>>>>

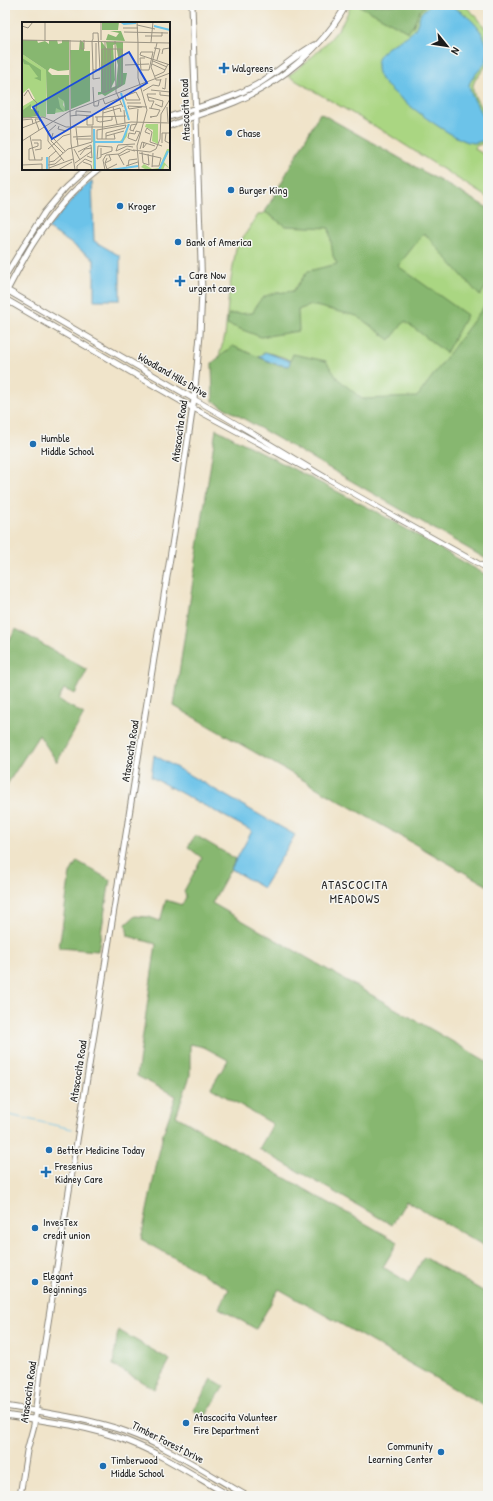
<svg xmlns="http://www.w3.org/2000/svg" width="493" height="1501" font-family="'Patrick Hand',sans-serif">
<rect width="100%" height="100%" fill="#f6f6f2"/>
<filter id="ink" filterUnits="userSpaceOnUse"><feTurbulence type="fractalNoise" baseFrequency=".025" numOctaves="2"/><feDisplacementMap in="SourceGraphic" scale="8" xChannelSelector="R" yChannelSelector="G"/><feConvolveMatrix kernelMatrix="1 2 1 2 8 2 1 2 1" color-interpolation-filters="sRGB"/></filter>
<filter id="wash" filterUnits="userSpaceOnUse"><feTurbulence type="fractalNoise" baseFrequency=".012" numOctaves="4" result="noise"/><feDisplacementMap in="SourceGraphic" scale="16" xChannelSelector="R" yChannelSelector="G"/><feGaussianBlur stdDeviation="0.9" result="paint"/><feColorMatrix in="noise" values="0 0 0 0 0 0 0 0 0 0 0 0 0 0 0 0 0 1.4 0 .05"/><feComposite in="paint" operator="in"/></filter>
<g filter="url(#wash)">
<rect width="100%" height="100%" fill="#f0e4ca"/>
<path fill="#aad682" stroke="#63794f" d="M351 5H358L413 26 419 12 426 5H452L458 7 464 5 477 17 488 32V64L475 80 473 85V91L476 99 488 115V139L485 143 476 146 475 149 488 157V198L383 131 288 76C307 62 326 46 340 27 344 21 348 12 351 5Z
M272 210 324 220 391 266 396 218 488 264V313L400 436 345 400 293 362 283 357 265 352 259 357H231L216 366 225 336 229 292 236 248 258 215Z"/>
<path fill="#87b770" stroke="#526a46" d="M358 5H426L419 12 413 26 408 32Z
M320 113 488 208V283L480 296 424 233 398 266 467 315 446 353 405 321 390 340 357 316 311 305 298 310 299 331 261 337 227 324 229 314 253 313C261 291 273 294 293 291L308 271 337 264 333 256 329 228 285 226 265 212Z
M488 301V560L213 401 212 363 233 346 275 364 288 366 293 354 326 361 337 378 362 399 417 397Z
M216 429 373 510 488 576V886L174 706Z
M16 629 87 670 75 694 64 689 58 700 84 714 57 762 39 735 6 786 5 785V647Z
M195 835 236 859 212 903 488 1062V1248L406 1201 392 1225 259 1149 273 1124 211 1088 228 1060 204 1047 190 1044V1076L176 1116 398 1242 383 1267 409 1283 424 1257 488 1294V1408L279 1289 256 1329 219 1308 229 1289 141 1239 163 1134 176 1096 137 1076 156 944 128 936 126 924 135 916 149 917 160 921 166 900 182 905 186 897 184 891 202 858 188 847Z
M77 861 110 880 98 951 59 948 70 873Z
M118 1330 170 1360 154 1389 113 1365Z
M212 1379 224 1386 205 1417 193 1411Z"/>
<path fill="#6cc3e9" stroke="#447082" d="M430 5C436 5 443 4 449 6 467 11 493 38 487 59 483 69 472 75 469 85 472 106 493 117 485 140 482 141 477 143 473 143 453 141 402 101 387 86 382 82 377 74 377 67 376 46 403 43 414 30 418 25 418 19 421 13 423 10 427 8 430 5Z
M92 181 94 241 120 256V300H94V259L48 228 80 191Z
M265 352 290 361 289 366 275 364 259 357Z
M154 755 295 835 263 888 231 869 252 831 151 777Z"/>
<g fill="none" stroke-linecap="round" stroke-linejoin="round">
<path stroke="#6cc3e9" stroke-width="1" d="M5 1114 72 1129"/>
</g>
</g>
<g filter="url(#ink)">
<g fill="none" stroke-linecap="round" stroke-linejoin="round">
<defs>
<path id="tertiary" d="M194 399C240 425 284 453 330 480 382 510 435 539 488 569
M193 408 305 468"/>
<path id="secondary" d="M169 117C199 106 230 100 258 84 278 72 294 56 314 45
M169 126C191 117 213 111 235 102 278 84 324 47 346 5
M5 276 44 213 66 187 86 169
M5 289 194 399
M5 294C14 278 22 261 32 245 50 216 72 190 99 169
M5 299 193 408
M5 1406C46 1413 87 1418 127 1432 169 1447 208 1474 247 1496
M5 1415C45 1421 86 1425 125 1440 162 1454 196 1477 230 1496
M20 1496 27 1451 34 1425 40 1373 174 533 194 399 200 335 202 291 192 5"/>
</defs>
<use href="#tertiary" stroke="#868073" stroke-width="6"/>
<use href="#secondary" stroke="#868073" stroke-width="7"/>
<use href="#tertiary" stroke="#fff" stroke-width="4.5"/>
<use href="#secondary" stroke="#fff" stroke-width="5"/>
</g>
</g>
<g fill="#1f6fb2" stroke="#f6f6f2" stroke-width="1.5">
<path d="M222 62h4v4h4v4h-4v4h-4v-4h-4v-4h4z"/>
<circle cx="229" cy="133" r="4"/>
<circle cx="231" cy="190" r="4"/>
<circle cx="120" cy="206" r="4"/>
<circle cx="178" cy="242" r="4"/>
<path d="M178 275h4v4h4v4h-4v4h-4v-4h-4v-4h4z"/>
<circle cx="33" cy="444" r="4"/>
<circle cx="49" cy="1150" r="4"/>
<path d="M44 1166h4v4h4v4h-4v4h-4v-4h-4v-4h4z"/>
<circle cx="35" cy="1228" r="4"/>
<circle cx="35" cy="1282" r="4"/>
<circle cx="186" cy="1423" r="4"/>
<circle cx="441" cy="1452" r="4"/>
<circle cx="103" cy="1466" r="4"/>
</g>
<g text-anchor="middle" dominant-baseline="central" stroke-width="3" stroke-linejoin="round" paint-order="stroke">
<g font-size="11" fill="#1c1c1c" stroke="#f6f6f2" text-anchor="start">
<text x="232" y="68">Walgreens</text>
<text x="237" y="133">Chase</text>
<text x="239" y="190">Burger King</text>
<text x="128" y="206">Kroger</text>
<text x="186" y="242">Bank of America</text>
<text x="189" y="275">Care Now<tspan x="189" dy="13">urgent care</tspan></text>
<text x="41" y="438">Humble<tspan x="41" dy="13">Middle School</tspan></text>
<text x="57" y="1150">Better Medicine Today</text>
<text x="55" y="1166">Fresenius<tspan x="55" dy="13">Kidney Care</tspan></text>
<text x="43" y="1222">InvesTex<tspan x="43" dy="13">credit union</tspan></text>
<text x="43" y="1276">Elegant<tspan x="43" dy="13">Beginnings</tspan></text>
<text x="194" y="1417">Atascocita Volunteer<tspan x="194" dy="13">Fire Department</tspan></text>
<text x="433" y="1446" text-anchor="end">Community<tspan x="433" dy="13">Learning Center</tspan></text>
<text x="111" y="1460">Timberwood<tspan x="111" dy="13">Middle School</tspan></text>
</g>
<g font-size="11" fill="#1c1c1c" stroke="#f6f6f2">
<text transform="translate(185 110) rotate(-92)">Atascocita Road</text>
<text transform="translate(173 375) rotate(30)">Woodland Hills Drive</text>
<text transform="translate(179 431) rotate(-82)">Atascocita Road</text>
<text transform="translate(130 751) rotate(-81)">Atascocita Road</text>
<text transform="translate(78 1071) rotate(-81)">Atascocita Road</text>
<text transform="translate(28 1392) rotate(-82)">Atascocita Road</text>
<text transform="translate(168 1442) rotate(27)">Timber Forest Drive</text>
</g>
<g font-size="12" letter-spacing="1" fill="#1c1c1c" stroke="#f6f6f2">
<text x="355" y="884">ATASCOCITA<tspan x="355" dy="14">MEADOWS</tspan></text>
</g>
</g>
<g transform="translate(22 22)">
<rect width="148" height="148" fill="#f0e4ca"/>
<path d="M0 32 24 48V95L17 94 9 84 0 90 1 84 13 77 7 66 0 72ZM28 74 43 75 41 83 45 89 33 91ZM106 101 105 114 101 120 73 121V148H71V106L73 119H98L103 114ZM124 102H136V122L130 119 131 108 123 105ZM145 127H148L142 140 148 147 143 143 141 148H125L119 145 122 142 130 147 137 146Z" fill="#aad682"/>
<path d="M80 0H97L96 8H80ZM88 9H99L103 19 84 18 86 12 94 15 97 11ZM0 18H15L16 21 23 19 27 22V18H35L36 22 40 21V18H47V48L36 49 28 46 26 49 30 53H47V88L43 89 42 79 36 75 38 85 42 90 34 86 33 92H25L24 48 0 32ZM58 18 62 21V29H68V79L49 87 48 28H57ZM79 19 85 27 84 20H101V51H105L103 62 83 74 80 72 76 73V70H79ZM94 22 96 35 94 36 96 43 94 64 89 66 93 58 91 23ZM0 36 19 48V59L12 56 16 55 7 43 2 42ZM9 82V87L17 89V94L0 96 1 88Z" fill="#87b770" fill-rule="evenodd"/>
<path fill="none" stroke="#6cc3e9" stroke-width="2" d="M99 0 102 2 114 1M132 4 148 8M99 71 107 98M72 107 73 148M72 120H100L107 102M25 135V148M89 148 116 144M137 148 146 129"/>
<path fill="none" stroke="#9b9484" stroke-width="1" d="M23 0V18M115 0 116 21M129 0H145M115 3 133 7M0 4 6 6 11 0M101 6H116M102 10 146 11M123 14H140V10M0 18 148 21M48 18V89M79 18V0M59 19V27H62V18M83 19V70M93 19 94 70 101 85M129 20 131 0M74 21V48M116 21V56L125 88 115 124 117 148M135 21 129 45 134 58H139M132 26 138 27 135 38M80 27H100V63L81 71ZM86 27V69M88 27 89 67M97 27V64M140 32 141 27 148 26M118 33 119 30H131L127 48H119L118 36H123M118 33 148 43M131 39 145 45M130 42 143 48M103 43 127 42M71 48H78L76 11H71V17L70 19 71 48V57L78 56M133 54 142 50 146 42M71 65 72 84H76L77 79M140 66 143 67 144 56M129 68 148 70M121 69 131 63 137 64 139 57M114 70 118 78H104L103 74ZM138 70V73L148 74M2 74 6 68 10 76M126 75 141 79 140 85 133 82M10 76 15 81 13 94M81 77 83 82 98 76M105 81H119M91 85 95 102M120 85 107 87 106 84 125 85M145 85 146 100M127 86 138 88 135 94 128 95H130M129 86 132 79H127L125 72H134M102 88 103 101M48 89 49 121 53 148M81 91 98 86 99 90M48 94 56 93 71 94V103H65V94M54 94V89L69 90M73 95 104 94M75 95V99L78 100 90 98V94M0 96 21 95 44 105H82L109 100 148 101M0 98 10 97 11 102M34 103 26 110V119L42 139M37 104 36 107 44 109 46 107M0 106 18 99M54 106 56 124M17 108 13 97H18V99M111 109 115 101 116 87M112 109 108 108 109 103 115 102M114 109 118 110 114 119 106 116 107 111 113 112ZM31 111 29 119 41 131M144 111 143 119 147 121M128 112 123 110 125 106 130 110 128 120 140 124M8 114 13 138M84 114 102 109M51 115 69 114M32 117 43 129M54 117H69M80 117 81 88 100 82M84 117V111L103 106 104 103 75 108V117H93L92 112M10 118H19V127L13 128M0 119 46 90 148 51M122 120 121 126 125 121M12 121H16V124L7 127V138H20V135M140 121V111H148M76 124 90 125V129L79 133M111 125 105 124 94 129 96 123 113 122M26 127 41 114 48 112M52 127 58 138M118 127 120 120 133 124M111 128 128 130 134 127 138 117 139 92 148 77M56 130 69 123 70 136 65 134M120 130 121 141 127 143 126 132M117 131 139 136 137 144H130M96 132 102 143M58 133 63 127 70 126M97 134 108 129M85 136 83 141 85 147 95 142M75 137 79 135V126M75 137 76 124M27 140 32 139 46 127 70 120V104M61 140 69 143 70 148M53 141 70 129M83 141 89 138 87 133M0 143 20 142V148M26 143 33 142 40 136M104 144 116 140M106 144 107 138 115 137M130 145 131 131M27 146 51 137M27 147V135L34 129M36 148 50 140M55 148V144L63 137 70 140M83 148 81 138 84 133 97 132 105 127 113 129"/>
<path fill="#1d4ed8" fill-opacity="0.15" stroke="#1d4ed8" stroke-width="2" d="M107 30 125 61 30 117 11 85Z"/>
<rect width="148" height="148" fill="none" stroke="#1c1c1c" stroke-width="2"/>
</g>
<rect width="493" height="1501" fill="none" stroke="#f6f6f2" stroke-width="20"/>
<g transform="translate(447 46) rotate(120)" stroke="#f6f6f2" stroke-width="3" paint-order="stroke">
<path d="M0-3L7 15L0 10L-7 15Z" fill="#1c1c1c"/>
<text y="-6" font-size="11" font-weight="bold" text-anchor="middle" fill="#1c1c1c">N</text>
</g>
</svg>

<<<<

Exercise description: In the listing above, find the lines holding the word "wash" and copy them.

Result:
<filter id="wash" filterUnits="userSpaceOnUse"><feTurbulence type="fractalNoise" baseFrequency=".012" numOctaves="4" result="noise"/><feDisplacementMap in="SourceGraphic" scale="16" xChannelSelector="R" yChannelSelector="G"/><feGaussianBlur stdDeviation="0.9" result="paint"/><feColorMatrix in="noise" values="0 0 0 0 0 0 0 0 0 0 0 0 0 0 0 0 0 1.4 0 .05"/><feComposite in="paint" operator="in"/></filter>
<g filter="url(#wash)">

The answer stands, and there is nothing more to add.